Israel Stories

Monday, September 24, 2007

The Malawian Zionist

“Hello”, said a deep voice, “my name is Oscar and I am from Malawi, what is your destination.”

Ah Paris, what a city, maybe a strange comment from an Englishman, but as I’m Israeli now I suppose I can allow myself to soften my upper lip. Anyway I am talking about the city not the people. Ever since and probably a long time before William the Conqueror waltzed into England shooting people in the eyes and declaring himself the monarch there has been at best and uncomfortable tolerance and at worst all out war with the French. One of the strangest questions on this topic came from an American who wanted to know if the English hated the French more than the Americans. All I could tell him to do was to refer to his history (not the American version which started a few weeks ago but the British which predates the Romans). As Disraeli put “when the ancestors of the right honorable gentleman were brutal savages in an unknown land, mine were priests in the temple of Solomon.”

So Oscar was waiting for me to decide where I wanted to go. As an innocent abroad and keen to see as much of the city as I could (even though this must have been my tenth trip to Paris) and on the companies generous account, I asked him if we could take in some of the sites on the drive to my hotel.

The Eiffel tower loomed up ahead. I’ve always seen the Eiffel tower as some Freudian attempt at compensating for their inadequacies. (Of course those words were actually uttered from French lips regarding Big Ben, so I reckon we’re quits.) I jumped out the cab to buy the kids some souvenirs.

“How much money you pay?” Oscar asked. “Oh , about 5 Euro.” Oscar shook his head. “No,no, no, no”, he repeated in almost a trans-like rhythm. He grabbed my souvenirs and ran over to the vendor. I saw his arms flying around in a very animated display. He certainly wasn’t gesticulatery? challenged. He ran back to the taxi and deposited 2 Euro in my hand. He smiled at me and pointed to the vendor, “He’s my brother,” Oscar beamed.

Next we turned to the Arc de Triumph. Now I could make some very sarcastic comments about famous French triumphs, Waterloo for example, bit I’ll leave it because I may be accused of racism, and being Jewish, I am only allowed to be on the receiving end, besides do I want to sink as low as them.

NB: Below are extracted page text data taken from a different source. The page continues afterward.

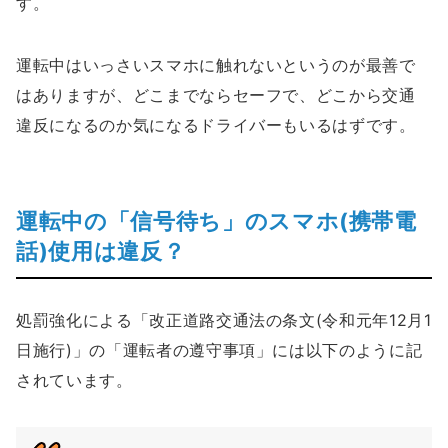
す。
運転中はいっさいスマホに触れないというのが最善で
はありますが、どこまでならセーフで、どこから交通
違反になるのか気になるドライバーもいるはずです。
運転中の「信号待ち」のスマホ(携帯電
話)使用は違反？
処罰強化による「改正道路交通法の条文(令和元年12月1
日施行)」の「運転者の遵守事項」には以下のように記
されています。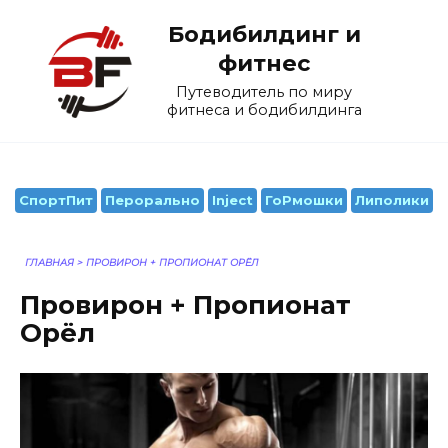
Перейти
Бодибилдинг и
к
содержанию
фитнес
Путеводитель по миру
фитнеса и бодибилдинга
СпортПит
Перорально
Inject
ГоРмошки
Липолики
ГЛАВНАЯ
>
ПРОВИРОН + ПРОПИОНАТ ОРЁЛ
Провирон + Пропионат
Орёл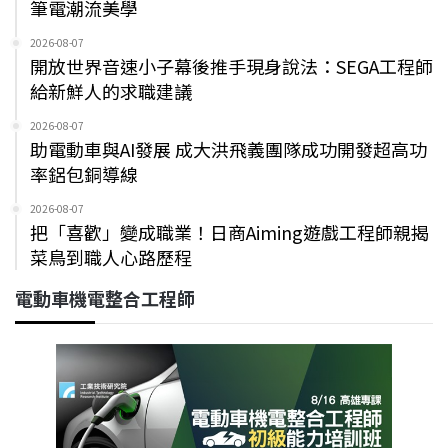
筆電潮流美學
2026-08-07
開放世界音速小子幕後推手現身說法：SEGA工程師
給新鮮人的求職建議
2026-08-07
助電動車與AI發展 成大洪飛義團隊成功開發超高功
率鋁包銅導線
2026-08-07
把「喜歡」變成職業！日商Aiming遊戲工程師親揭
菜鳥到職人心路歷程
電動車機電整合工程師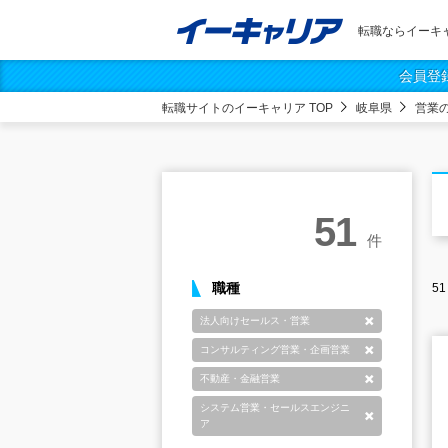
転職ならイーキ
会員登
転職サイトのイーキャリア TOP
岐阜県
営業
51
件
職種
51
法人向けセールス・営業
削除
コンサルティング営業・企画営業
削除
不動産・金融営業
削除
システム営業・セールスエンジニ
削除
ア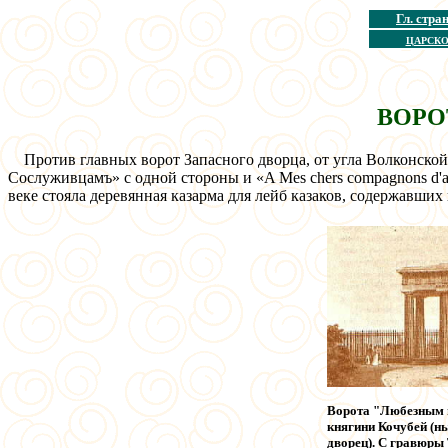
Гл. стра
ЦАРСКО
ВОРО
Против главных ворот Запасного дворца, от угла Волконской
Сослуживцамъ» с одной стороны и «A Mes chers compagnons d'a
веке стояла деревянная казарма для лейб казаков, содержавши
Ворота "Любезным 
княгини Кочубей (
дворец). С гравюры 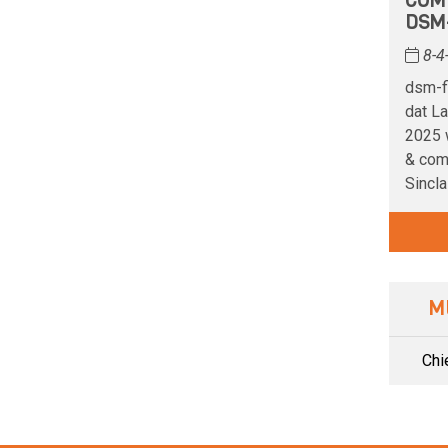
COM
DSM
8-4
dsm-f
dat La
2025 w
& comp
Sincla
M
Chi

So we drove passed the Arc de Triumph, that celebratory arch, celebrating French triumphs, when suddenly another taxi cut in front of us very dangerously. I have to admit for a second I had visions of Oscar and the front of the cab disappearing under the other taxi. We chased the other Taxi and at the next set of lights Oscar jumped out. More arm waving and shouting. Oscar got back in the taxi and smiled, “he’s my brother”. Now call me stupid and you wont be the first, but a sensed a pattern forming.

Now I have never met a Malawian before but if they are all as nice as Oscar I think Malawi could be my next holiday venue. Osacr was a great advocate for his country, something that shamefully most of us fall short of. But then came the final test.

“So,” Oscar piped up, “where are you from?” Now I could say London and get a shrug and no reaction, I could say Israel and risk the conversation going two ways; a torrent of abuse or compliments. But how to gauge Oscar. He was obviously a good man, who was giving me excellent service. But what was he all about. I quickly looked around the cab, there was no Arabic, no fancy tissue box, no pendants, chains or even crucifixes, just a nice clean taxi.

So I decided to ignore the question until I got more info. “So Oscar, where did you learn English?”

Oscar smiled, “I learned English in St Georges School, in my home country”.

“I’m from Israel”, I blurted out.

“Ah Israel”, Oscar smiled, “he’s my brother!”